Every moment of his existence , everything he heard and saw, he recorded and could retrieve . He couldn’t drive as yet and was not allowed to swim or shower or go out in the rain without an umbrella, or operate a chainsaw unsupervised. As for range, thanks to breakthroughs in electrical storage, he could run seventeen kilometres in two hours without a charge or, its energy equivalent, converse non-stop for twelve days. He had a working life of twenty years.’ 


When Miranda suggests that Adam will go along with them to visit her father, he is apprehensive. He muses,
  ' She had assumed joint ownership, just as I'd hoped. But an encounter between Adam and an old-style literary curmudgeon like Maxfield Blacke was hard to envisage. I knew from the profile that he still worked in longhand, detested computers, mobile phones, the Internet and all the rest. Apparently, he didn't , in that priggish cliché, 'suffer fools gladly." Or robots.

In anticipation of the meeting with Miranda's father, Charlie decides to prepare Adam so he can pass off as a person.  He takes Adam out and about. Their first expedition is to walk 200 yards to their local newsagent. It is hilarious.  

Miranda has a secret and Adam warns Charlie about it. When confronted, Miranda decides to tell Charlie and Adam about her secret. As the plot thickens, Adam demonstrates that he has a superb mind, not only he reads literature and has got his mind round Dirac’s quantum theory, he also composes haikus.

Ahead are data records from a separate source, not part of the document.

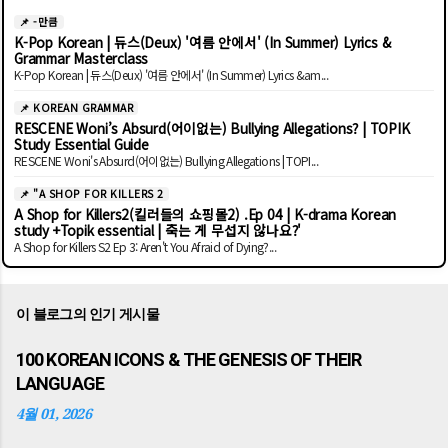
📌 -만큼
K-Pop Korean | 듀스(Deux) '여름 안에서' (In Summer) Lyrics &
Grammar Masterclass
K-Pop Korean | 듀스(Deux) '여름 안에서' (In Summer) Lyrics &am...
📌 KOREAN GRAMMAR
RESCENE Woni’s Absurd(어이없는) Bullying Allegations? | TOPIK
Study Essential Guide
RESCENE Woni's Absurd(어이없는) Bullying Allegations | TOPI...
📌 "A SHOP FOR KILLERS 2
A Shop for Killers2(킬러들의 쇼핑몰2) .Ep 04 | K-drama Korean
study +Topik essential | 죽는 게 무섭지 않나요?'
A Shop for Killers S2 Ep 3: Aren't You Afraid of Dying?...
이 블로그의 인기 게시물
100 KOREAN ICONS & THE GENESIS OF THEIR
LANGUAGE
4월 01, 2026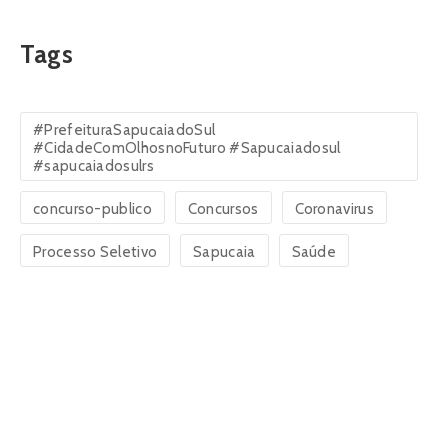
Tags
#PrefeituraSapucaiadoSul
#CidadeComOlhosnoFuturo #Sapucaiadosul
#sapucaiadosulrs
concurso-publico
Concursos
Coronavirus
Processo Seletivo
Sapucaia
Saúde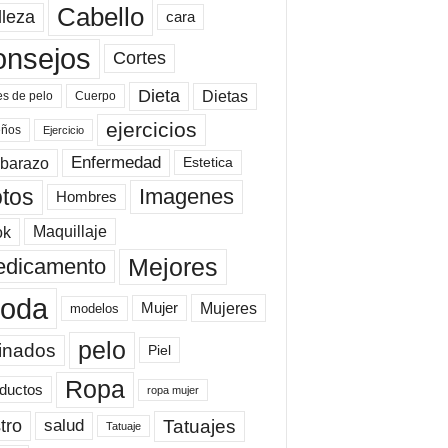
Cabello
lleza
cara
onsejos
Cortes
Dieta
Dietas
es de pelo
Cuerpo
ejercicios
eños
Ejercicio
Enfermedad
barazo
Estetica
tos
Imagenes
Hombres
ok
Maquillaje
Mejores
dicamento
oda
Mujeres
Mujer
modelos
pelo
inados
Piel
Ropa
ductos
ropa mujer
tro
Tatuajes
salud
Tatuaje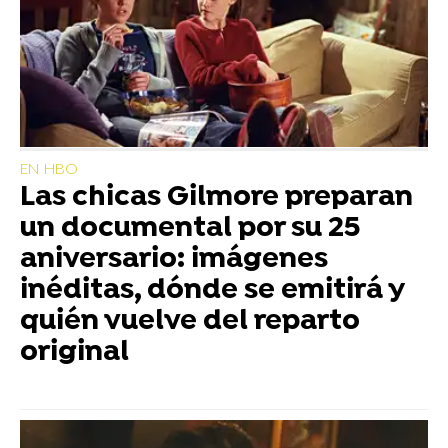
EN HBO
Las chicas Gilmore preparan
un documental por su 25
aniversario: imágenes
inéditas, dónde se emitirá y
quién vuelve del reparto
original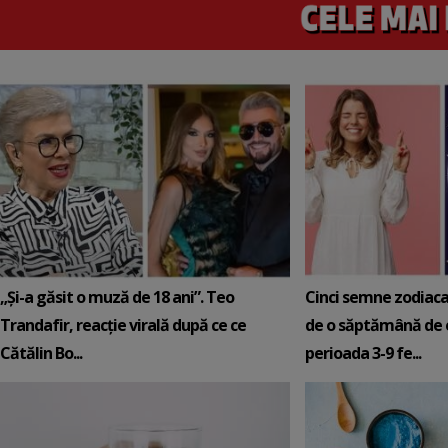
„Și-a găsit o muză de 18 ani”. Teo
Cinci semne zodiaca
Trandafir, reacție virală după ce ce
de o săptămână de e
Cătălin Bo...
perioada 3-9 fe...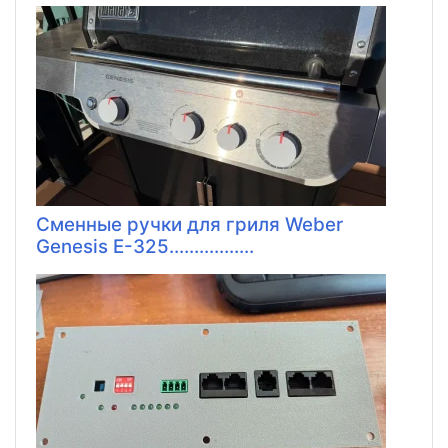
Сменные ручки для гриля Weber
Genesis E-325.................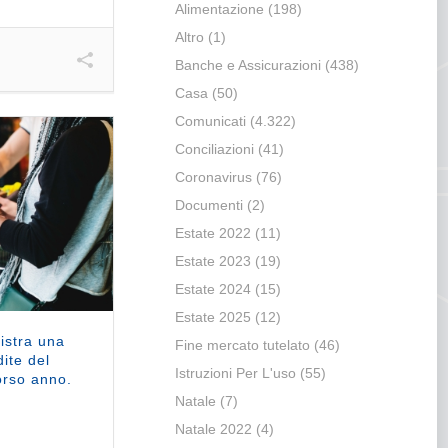
Alimentazione
(198)
Altro
(1)
Banche e Assicurazioni
(438)
Casa
(50)
Comunicati
(4.322)
Conciliazioni
(41)
Coronavirus
(76)
Documenti
(2)
Estate 2022
(11)
Estate 2023
(19)
Estate 2024
(15)
Estate 2025
(12)
istra una
Fine mercato tutelato
(46)
ite del
Istruzioni Per L'uso
(55)
orso anno.
Natale
(7)
Natale 2022
(4)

But he is ill-equipped to understand human decision-making process and he has been inflexibly programmed in such a way that  “truth is everything” thus he will do what he ‘thinks’ is right by the rule of law regardless of extenuating circumstances.

An interesting and thought-provoking read that explores buyer’s remorse and the moral ramifications of artificial intelligence.  A mind-bending story that questions what makes us human and whether humanoids could actually possess conscious existence or  ever overtake the humans.